● Task item: Word for word, copy out every line of the records, omitting each picture.

━━━━━━

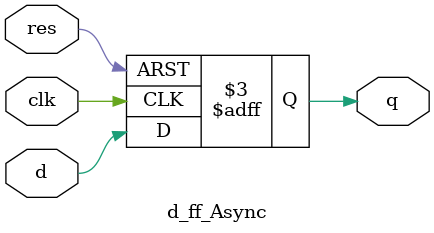
<source format=v>

module d_ff_Async(clk,res,d,q);
 input clk,res,d;
 output reg q;
 always @(posedge clk or posedge res) begin
   if (res==1) q<=0;
   else q<=d;
   end
 endmodule

 

</source>
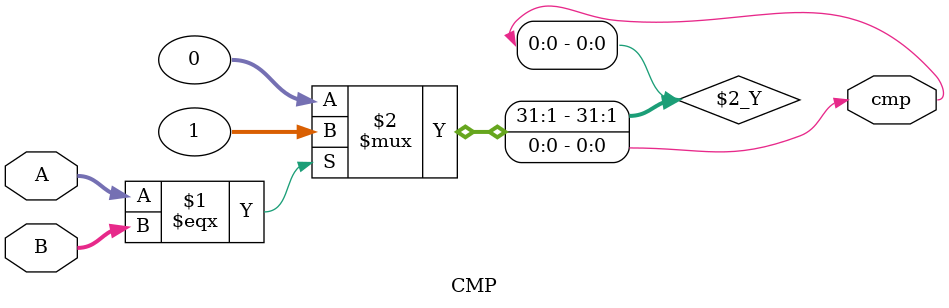
<source format=v>
`timescale 1ns / 1ps
module CMP(                //ÊµÏÖbÀàÖ¸ÁîµÄ±È½Ï²Ù×÷
    input [31:0] A,
    input [31:0] B,
    output cmp            //Br=1£¬Ìõ¼þ³ÉÁ¢£»   Br=0£¬Ìõ¼þ²»³ÉÁ¢
    );
	 assign cmp=(A===B)?1:0;


endmodule

</source>
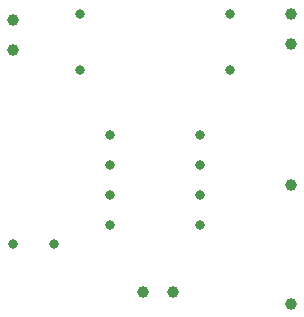
<source format=gbr>
%TF.GenerationSoftware,KiCad,Pcbnew,9.0.7*%
%TF.CreationDate,2026-01-10T20:03:46+05:30*%
%TF.ProjectId,first,66697273-742e-46b6-9963-61645f706362,rev?*%
%TF.SameCoordinates,Original*%
%TF.FileFunction,Plated,1,2,PTH,Drill*%
%TF.FilePolarity,Positive*%
%FSLAX46Y46*%
G04 Gerber Fmt 4.6, Leading zero omitted, Abs format (unit mm)*
G04 Created by KiCad (PCBNEW 9.0.7) date 2026-01-10 20:03:46*
%MOMM*%
%LPD*%
G01*
G04 APERTURE LIST*
%TA.AperFunction,ComponentDrill*%
%ADD10C,0.800000*%
%TD*%
%TA.AperFunction,ComponentDrill*%
%ADD11C,1.000000*%
%TD*%
G04 APERTURE END LIST*
D10*
%TO.C,C2*%
X82500000Y-102500000D03*
X86000000Y-102500000D03*
%TO.C,R1*%
X88150000Y-83000000D03*
%TO.C,R2*%
X88150000Y-87750000D03*
%TO.C,U1*%
X90695000Y-93190000D03*
X90695000Y-95730000D03*
X90695000Y-98270000D03*
X90695000Y-100810000D03*
X98315000Y-93190000D03*
X98315000Y-95730000D03*
X98315000Y-98270000D03*
X98315000Y-100810000D03*
%TO.C,R1*%
X100850000Y-83000000D03*
%TO.C,R2*%
X100850000Y-87750000D03*
D11*
%TO.C,BATTERY*%
X82500000Y-83500000D03*
X82500000Y-86040000D03*
%TO.C,BUZZER*%
X93460000Y-106500000D03*
X96000000Y-106500000D03*
%TO.C,SENSE*%
X106000000Y-82960000D03*
X106000000Y-85500000D03*
%TO.C,C1*%
X106000000Y-97500000D03*
X106000000Y-107500000D03*
M02*

</source>
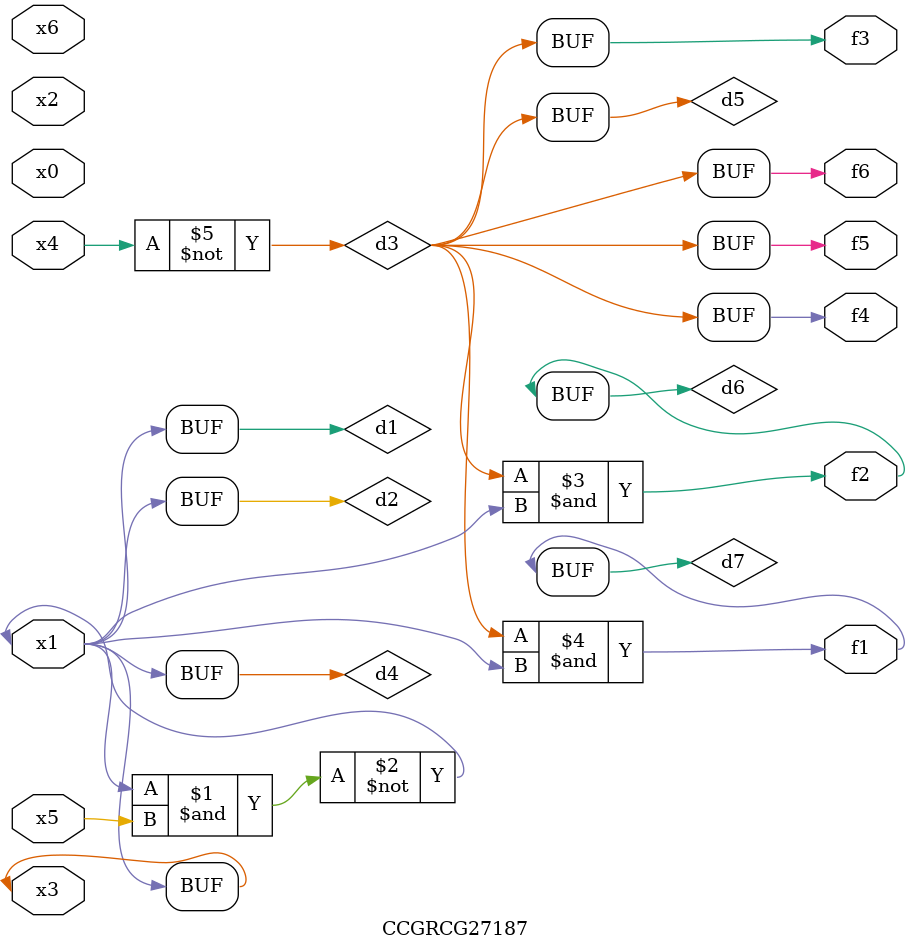
<source format=v>
module CCGRCG27187(
	input x0, x1, x2, x3, x4, x5, x6,
	output f1, f2, f3, f4, f5, f6
);

	wire d1, d2, d3, d4, d5, d6, d7;

	buf (d1, x1, x3);
	nand (d2, x1, x5);
	not (d3, x4);
	buf (d4, d1, d2);
	buf (d5, d3);
	and (d6, d3, d4);
	and (d7, d3, d4);
	assign f1 = d7;
	assign f2 = d6;
	assign f3 = d5;
	assign f4 = d5;
	assign f5 = d5;
	assign f6 = d5;
endmodule

</source>
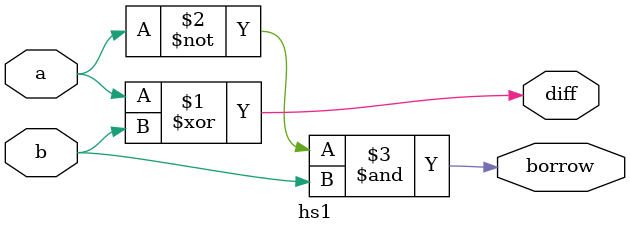
<source format=v>
`timescale 1ns / 1ps


module fa_using_hs(input a,b,c,output wire sum,carry );
wire o1,o2,o3,o4,o5,o6,o7,o8,o9,o10,o11;
hs1 u1(a,b,o1,o2);
hs1 u2(o1,c,sum,o3);
hs1 u3(a,1,o4,o5);
hs1 u4(o4,b,o6,o7);
hs1 u5(c,1,o8,o9);
hs1 u6(o8,o1,o10,o11);
or u7(carry,o7,o11);
endmodule
module hs1(input a,b,output wire diff,borrow);
assign diff=a^b;
assign borrow=~a&b;
endmodule 
</source>
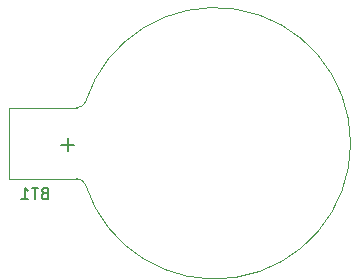
<source format=gbr>
%TF.GenerationSoftware,KiCad,Pcbnew,8.0.0*%
%TF.CreationDate,2024-03-20T12:42:59-05:00*%
%TF.ProjectId,tetrisBusinessCard,74657472-6973-4427-9573-696e65737343,rev?*%
%TF.SameCoordinates,Original*%
%TF.FileFunction,Legend,Bot*%
%TF.FilePolarity,Positive*%
%FSLAX46Y46*%
G04 Gerber Fmt 4.6, Leading zero omitted, Abs format (unit mm)*
G04 Created by KiCad (PCBNEW 8.0.0) date 2024-03-20 12:42:59*
%MOMM*%
%LPD*%
G01*
G04 APERTURE LIST*
%ADD10C,0.150000*%
%ADD11C,0.120000*%
G04 APERTURE END LIST*
D10*
X180395714Y-79681009D02*
X180252857Y-79728628D01*
X180252857Y-79728628D02*
X180205238Y-79776247D01*
X180205238Y-79776247D02*
X180157619Y-79871485D01*
X180157619Y-79871485D02*
X180157619Y-80014342D01*
X180157619Y-80014342D02*
X180205238Y-80109580D01*
X180205238Y-80109580D02*
X180252857Y-80157200D01*
X180252857Y-80157200D02*
X180348095Y-80204819D01*
X180348095Y-80204819D02*
X180729047Y-80204819D01*
X180729047Y-80204819D02*
X180729047Y-79204819D01*
X180729047Y-79204819D02*
X180395714Y-79204819D01*
X180395714Y-79204819D02*
X180300476Y-79252438D01*
X180300476Y-79252438D02*
X180252857Y-79300057D01*
X180252857Y-79300057D02*
X180205238Y-79395295D01*
X180205238Y-79395295D02*
X180205238Y-79490533D01*
X180205238Y-79490533D02*
X180252857Y-79585771D01*
X180252857Y-79585771D02*
X180300476Y-79633390D01*
X180300476Y-79633390D02*
X180395714Y-79681009D01*
X180395714Y-79681009D02*
X180729047Y-79681009D01*
X179871904Y-79204819D02*
X179300476Y-79204819D01*
X179586190Y-80204819D02*
X179586190Y-79204819D01*
X178443333Y-80204819D02*
X179014761Y-80204819D01*
X178729047Y-80204819D02*
X178729047Y-79204819D01*
X178729047Y-79204819D02*
X178824285Y-79347676D01*
X178824285Y-79347676D02*
X178919523Y-79442914D01*
X178919523Y-79442914D02*
X179014761Y-79490533D01*
X182931428Y-75564700D02*
X181788571Y-75564700D01*
X182359999Y-76136128D02*
X182359999Y-74993271D01*
D11*
%TO.C,BT1*%
X177410000Y-78450000D02*
X177410000Y-72450000D01*
X183110000Y-72450000D02*
X177410000Y-72450000D01*
X183110000Y-78450000D02*
X177410000Y-78450000D01*
X183110000Y-78450000D02*
G75*
G02*
X183860000Y-78950000I0J-812500D01*
G01*
X183860000Y-71950000D02*
G75*
G02*
X183110000Y-72450000I-750000J312500D01*
G01*
X183860001Y-71950000D02*
G75*
G02*
X206305670Y-75450000I10949955J-3499989D01*
G01*
X206305671Y-75450000D02*
G75*
G02*
X183860000Y-78950000I-11495715J-11D01*
G01*
%TD*%
M02*

</source>
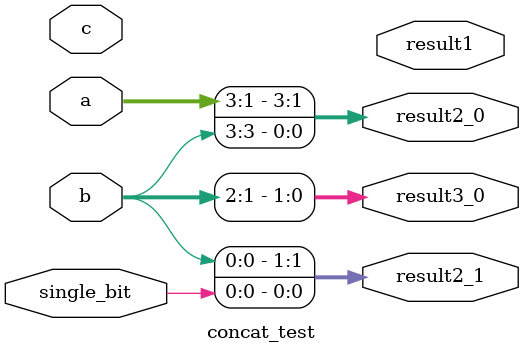
<source format=v>
module concat_test(
    input [3:0] a,
    input [3:0] b,
    input [1:0] c,
    input single_bit,
    output [7:0] result1,
    output [3:0] result2_0,
    output [1:0] result3_0, /* 不支持 sub-word 赋值，所以改回去了 */
    output [1:0] result2_1,
);
    assign {result2_0, result3_0, result2_1} = {a[3:1], b, single_bit};
endmodule

</source>
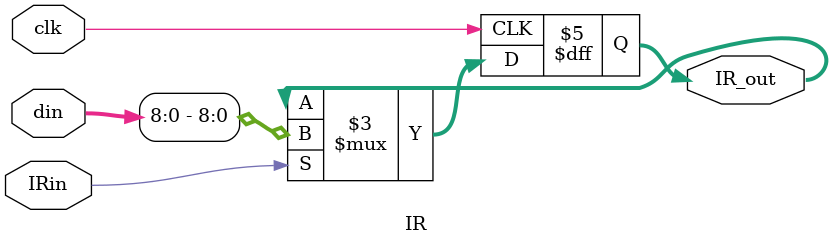
<source format=v>
`timescale 1ns / 1ps

module IR(
    input [15:0] din,
    input IRin,
    input clk,
    output reg [8:0] IR_out
);

    always @(posedge clk) begin
        if (IRin) begin
          IR_out <= din[8:0];
        end
        
        else begin
            IR_out <= IR_out;
        end
    end

endmodule

</source>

━━━━━━

● Exercise output:
<source format=v>

module d_ff_Async(clk,res,d,q);
 input clk,res,d;
 output reg q;
 always @(posedge clk or posedge res) begin
   if (res==1) q<=0;
   else q<=d;
   end
 endmodule

 

</source>
<source format=v>
`timescale 1ns / 1ps
module CMP(                //ÊµÏÖbÀàÖ¸ÁîµÄ±È½Ï²Ù×÷
    input [31:0] A,
    input [31:0] B,
    output cmp            //Br=1£¬Ìõ¼þ³ÉÁ¢£»   Br=0£¬Ìõ¼þ²»³ÉÁ¢
    );
	 assign cmp=(A===B)?1:0;


endmodule

</source>
<source format=gbr>
%TF.GenerationSoftware,KiCad,Pcbnew,9.0.7*%
%TF.CreationDate,2026-01-10T20:03:46+05:30*%
%TF.ProjectId,first,66697273-742e-46b6-9963-61645f706362,rev?*%
%TF.SameCoordinates,Original*%
%TF.FileFunction,Plated,1,2,PTH,Drill*%
%TF.FilePolarity,Positive*%
%FSLAX46Y46*%
G04 Gerber Fmt 4.6, Leading zero omitted, Abs format (unit mm)*
G04 Created by KiCad (PCBNEW 9.0.7) date 2026-01-10 20:03:46*
%MOMM*%
%LPD*%
G01*
G04 APERTURE LIST*
%TA.AperFunction,ComponentDrill*%
%ADD10C,0.800000*%
%TD*%
%TA.AperFunction,ComponentDrill*%
%ADD11C,1.000000*%
%TD*%
G04 APERTURE END LIST*
D10*
%TO.C,C2*%
X82500000Y-102500000D03*
X86000000Y-102500000D03*
%TO.C,R1*%
X88150000Y-83000000D03*
%TO.C,R2*%
X88150000Y-87750000D03*
%TO.C,U1*%
X90695000Y-93190000D03*
X90695000Y-95730000D03*
X90695000Y-98270000D03*
X90695000Y-100810000D03*
X98315000Y-93190000D03*
X98315000Y-95730000D03*
X98315000Y-98270000D03*
X98315000Y-100810000D03*
%TO.C,R1*%
X100850000Y-83000000D03*
%TO.C,R2*%
X100850000Y-87750000D03*
D11*
%TO.C,BATTERY*%
X82500000Y-83500000D03*
X82500000Y-86040000D03*
%TO.C,BUZZER*%
X93460000Y-106500000D03*
X96000000Y-106500000D03*
%TO.C,SENSE*%
X106000000Y-82960000D03*
X106000000Y-85500000D03*
%TO.C,C1*%
X106000000Y-97500000D03*
X106000000Y-107500000D03*
M02*

</source>
<source format=v>
module CCGRCG27187(
	input x0, x1, x2, x3, x4, x5, x6,
	output f1, f2, f3, f4, f5, f6
);

	wire d1, d2, d3, d4, d5, d6, d7;

	buf (d1, x1, x3);
	nand (d2, x1, x5);
	not (d3, x4);
	buf (d4, d1, d2);
	buf (d5, d3);
	and (d6, d3, d4);
	and (d7, d3, d4);
	assign f1 = d7;
	assign f2 = d6;
	assign f3 = d5;
	assign f4 = d5;
	assign f5 = d5;
	assign f6 = d5;
endmodule

</source>
<source format=v>
`timescale 1ns / 1ps


module fa_using_hs(input a,b,c,output wire sum,carry );
wire o1,o2,o3,o4,o5,o6,o7,o8,o9,o10,o11;
hs1 u1(a,b,o1,o2);
hs1 u2(o1,c,sum,o3);
hs1 u3(a,1,o4,o5);
hs1 u4(o4,b,o6,o7);
hs1 u5(c,1,o8,o9);
hs1 u6(o8,o1,o10,o11);
or u7(carry,o7,o11);
endmodule
module hs1(input a,b,output wire diff,borrow);
assign diff=a^b;
assign borrow=~a&b;
endmodule 
</source>
<source format=gbr>
%TF.GenerationSoftware,KiCad,Pcbnew,8.0.0*%
%TF.CreationDate,2024-03-20T12:42:59-05:00*%
%TF.ProjectId,tetrisBusinessCard,74657472-6973-4427-9573-696e65737343,rev?*%
%TF.SameCoordinates,Original*%
%TF.FileFunction,Legend,Bot*%
%TF.FilePolarity,Positive*%
%FSLAX46Y46*%
G04 Gerber Fmt 4.6, Leading zero omitted, Abs format (unit mm)*
G04 Created by KiCad (PCBNEW 8.0.0) date 2024-03-20 12:42:59*
%MOMM*%
%LPD*%
G01*
G04 APERTURE LIST*
%ADD10C,0.150000*%
%ADD11C,0.120000*%
G04 APERTURE END LIST*
D10*
X180395714Y-79681009D02*
X180252857Y-79728628D01*
X180252857Y-79728628D02*
X180205238Y-79776247D01*
X180205238Y-79776247D02*
X180157619Y-79871485D01*
X180157619Y-79871485D02*
X180157619Y-80014342D01*
X180157619Y-80014342D02*
X180205238Y-80109580D01*
X180205238Y-80109580D02*
X180252857Y-80157200D01*
X180252857Y-80157200D02*
X180348095Y-80204819D01*
X180348095Y-80204819D02*
X180729047Y-80204819D01*
X180729047Y-80204819D02*
X180729047Y-79204819D01*
X180729047Y-79204819D02*
X180395714Y-79204819D01*
X180395714Y-79204819D02*
X180300476Y-79252438D01*
X180300476Y-79252438D02*
X180252857Y-79300057D01*
X180252857Y-79300057D02*
X180205238Y-79395295D01*
X180205238Y-79395295D02*
X180205238Y-79490533D01*
X180205238Y-79490533D02*
X180252857Y-79585771D01*
X180252857Y-79585771D02*
X180300476Y-79633390D01*
X180300476Y-79633390D02*
X180395714Y-79681009D01*
X180395714Y-79681009D02*
X180729047Y-79681009D01*
X179871904Y-79204819D02*
X179300476Y-79204819D01*
X179586190Y-80204819D02*
X179586190Y-79204819D01*
X178443333Y-80204819D02*
X179014761Y-80204819D01*
X178729047Y-80204819D02*
X178729047Y-79204819D01*
X178729047Y-79204819D02*
X178824285Y-79347676D01*
X178824285Y-79347676D02*
X178919523Y-79442914D01*
X178919523Y-79442914D02*
X179014761Y-79490533D01*
X182931428Y-75564700D02*
X181788571Y-75564700D01*
X182359999Y-76136128D02*
X182359999Y-74993271D01*
D11*
%TO.C,BT1*%
X177410000Y-78450000D02*
X177410000Y-72450000D01*
X183110000Y-72450000D02*
X177410000Y-72450000D01*
X183110000Y-78450000D02*
X177410000Y-78450000D01*
X183110000Y-78450000D02*
G75*
G02*
X183860000Y-78950000I0J-812500D01*
G01*
X183860000Y-71950000D02*
G75*
G02*
X183110000Y-72450000I-750000J312500D01*
G01*
X183860001Y-71950000D02*
G75*
G02*
X206305670Y-75450000I10949955J-3499989D01*
G01*
X206305671Y-75450000D02*
G75*
G02*
X183860000Y-78950000I-11495715J-11D01*
G01*
%TD*%
M02*

</source>
<source format=v>
module concat_test(
    input [3:0] a,
    input [3:0] b,
    input [1:0] c,
    input single_bit,
    output [7:0] result1,
    output [3:0] result2_0,
    output [1:0] result3_0, /* 不支持 sub-word 赋值，所以改回去了 */
    output [1:0] result2_1,
);
    assign {result2_0, result3_0, result2_1} = {a[3:1], b, single_bit};
endmodule

</source>
<source format=v>
`timescale 1ns / 1ps

module IR(
    input [15:0] din,
    input IRin,
    input clk,
    output reg [8:0] IR_out
);

    always @(posedge clk) begin
        if (IRin) begin
          IR_out <= din[8:0];
        end
        
        else begin
            IR_out <= IR_out;
        end
    end

endmodule

</source>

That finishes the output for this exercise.